I've been busy the last couple of weeks. It's been a lot of fun but not particularly noteworthy. I spent last week in a city called Delpht with some of Freek's friends. They were very nice and it was fun to see a different city.
However, this post isn't about that. Freek and I were on our way back from Northern Holland where we had spent the weekend. We had a 15 or 20 minute layover in a city called Utrecht, which is a central hub for trains.
We were sitting on the bench just hanging out when this (apparently homeless) man came up to us and began asking for money. Freek, not having any money told me that if I wanted to I could give him some. So I gave the guy one Euro. He had some postcards that he wanted to trade with me (they were free postcards that he had taken from somewhere). I placed my wallet on the bench next to me as he began to show me the postcards. However, my wallet slipped off the bench. I wasn't worried about it, I knew exactly where it was. The man, ostensibly to show me the postcards better, bent down on one knee. As he did so he scooped up my wallet.
Seeing this (just barely) I said to him “Hey man, give me my wallet back”. He said he didn't have it. I stood up (as did he) and said again “Hey, giving me my fucking wallet, I saw you take it”. Luckily for me (and not for him) he was pinned in by the glass of the waiting area. Again he denied any knowledge of the wallet. So, with some profanities, I pushed him up against the glass.

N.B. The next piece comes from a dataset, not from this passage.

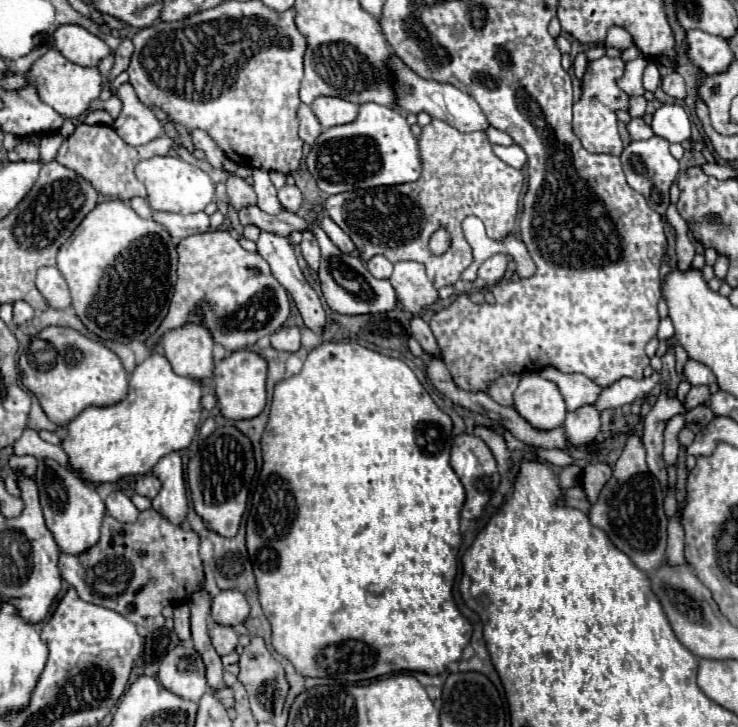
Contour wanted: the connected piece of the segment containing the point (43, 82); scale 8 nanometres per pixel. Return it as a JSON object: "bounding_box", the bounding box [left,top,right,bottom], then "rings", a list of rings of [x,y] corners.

He was a big guy, maybe 6' 3''. But he was fat, and as I quickly realized, completely out of it. Maybe he was stoned, drunk or mentally sick, whatever it was, there wasn't much he could do. I had the advantage.

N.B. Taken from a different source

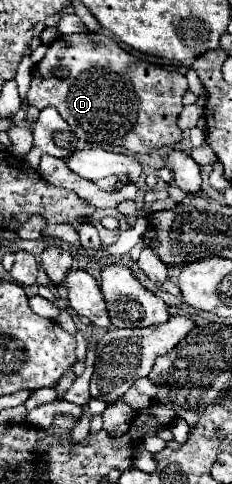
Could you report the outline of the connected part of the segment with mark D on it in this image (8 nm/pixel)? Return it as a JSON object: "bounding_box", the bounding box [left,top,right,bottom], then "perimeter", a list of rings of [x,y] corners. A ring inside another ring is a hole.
{"bounding_box":[27,33,187,153],"perimeter":[[[99,33],[59,35],[49,47],[47,55],[33,69],[33,83],[27,93],[29,105],[37,109],[55,107],[59,115],[71,125],[73,133],[81,141],[91,141],[109,147],[123,147],[129,153],[149,153],[159,147],[175,145],[181,139],[177,127],[177,115],[183,109],[181,97],[187,91],[187,79],[179,71],[169,71],[161,65],[153,65],[137,59],[129,51],[121,49],[111,37]],[[55,71],[67,71],[65,77],[57,77]]]}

I asked (kind of) for my wallet back, again. He told me (again) that he didn't have it. He told me to search him. So, I turned him around and lifted up his shirt, and sure enough (much to my relief) there it was, stuck into his boxers.
I took it back and told him to get out of there. Before he left I took a few of the postcards (maybe just a little bit spiteful). Freek was in the process of calling the police and the guy made a hasty retreat.

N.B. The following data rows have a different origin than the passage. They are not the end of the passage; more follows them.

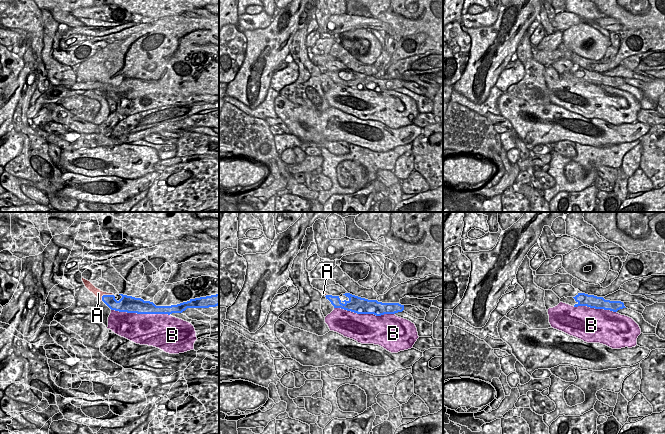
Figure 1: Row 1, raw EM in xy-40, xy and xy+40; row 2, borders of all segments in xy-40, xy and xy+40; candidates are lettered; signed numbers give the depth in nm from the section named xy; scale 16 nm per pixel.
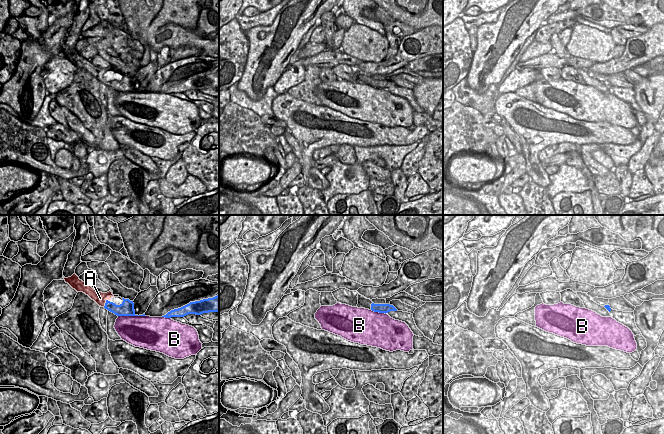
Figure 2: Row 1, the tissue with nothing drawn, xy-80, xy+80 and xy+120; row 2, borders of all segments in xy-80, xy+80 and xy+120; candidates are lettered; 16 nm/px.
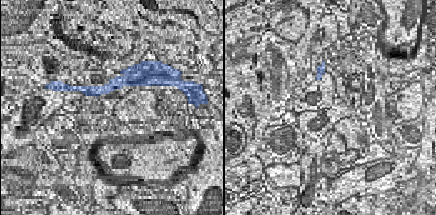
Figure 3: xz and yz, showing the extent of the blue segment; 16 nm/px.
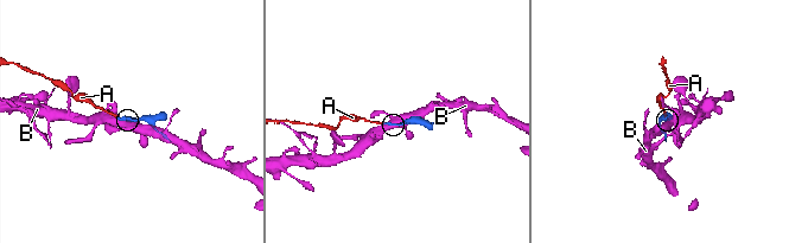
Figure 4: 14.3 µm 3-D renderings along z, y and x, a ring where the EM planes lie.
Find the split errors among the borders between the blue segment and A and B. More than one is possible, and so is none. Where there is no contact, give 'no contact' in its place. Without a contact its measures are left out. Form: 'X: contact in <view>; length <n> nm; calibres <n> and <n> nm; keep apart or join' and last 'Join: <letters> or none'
A: contact in xy-40; length 240 nm; calibres 180 and 140 nm; join
B: contact in xy; length 1000 nm; calibres 260 and 480 nm; keep apart
Join: A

We ended up talking to two officers and tried to give them a description. Some friendly spectators who had seen the whole encounter helped fill in the detail. At this point and for the next 10 or 20 minutes I was shaking with a mix adrenaline, fear and self-righteous anger. If I had lost my wallet I would have been royally screwed.
And then the adrenaline began to wear off. And I remembered how it felt, to grab this fully grown man, and realize that he was defenseless, truly helpless against me, a 19-year-old brat on a world wide romp.
I felt like crying. All I could see was the little kid in that man. The little kid that, no doubt grew up in a hopeless situation. Somehow, somewhere he wasn't loved. Somebody didn't hold that kid. And that kid grew up into this man. A man, who tried to steal from someone who was giving him charity. But in my wallet I had 150 Euros, plus a bank card with access to five times that. So, giving him one Euro was almost an insult
I'm not saying I didn't do the right thing (if there is such a thing as the right thing). But the disparity of the situation, the tragedy of it is mind boggling.
I have everything. I'm strong, fit, rich, and loved. I'm protected by the law from men like him. He is outside of the society, even with the advanced state of Holland's social services he is still dangerously close to the edge.
And he shouldn't steal from people. We have to be protected from people like that.
We and them. We being the ones in power.
I know that what happened, how it happened, had to happen as it did. I need my money, my ID all that jazz. It's true I do need it.
But I still can't get that image of me shoving a little kid up against a glass partition. Me in all my righteous anger manhandling someone with absolutely nothing.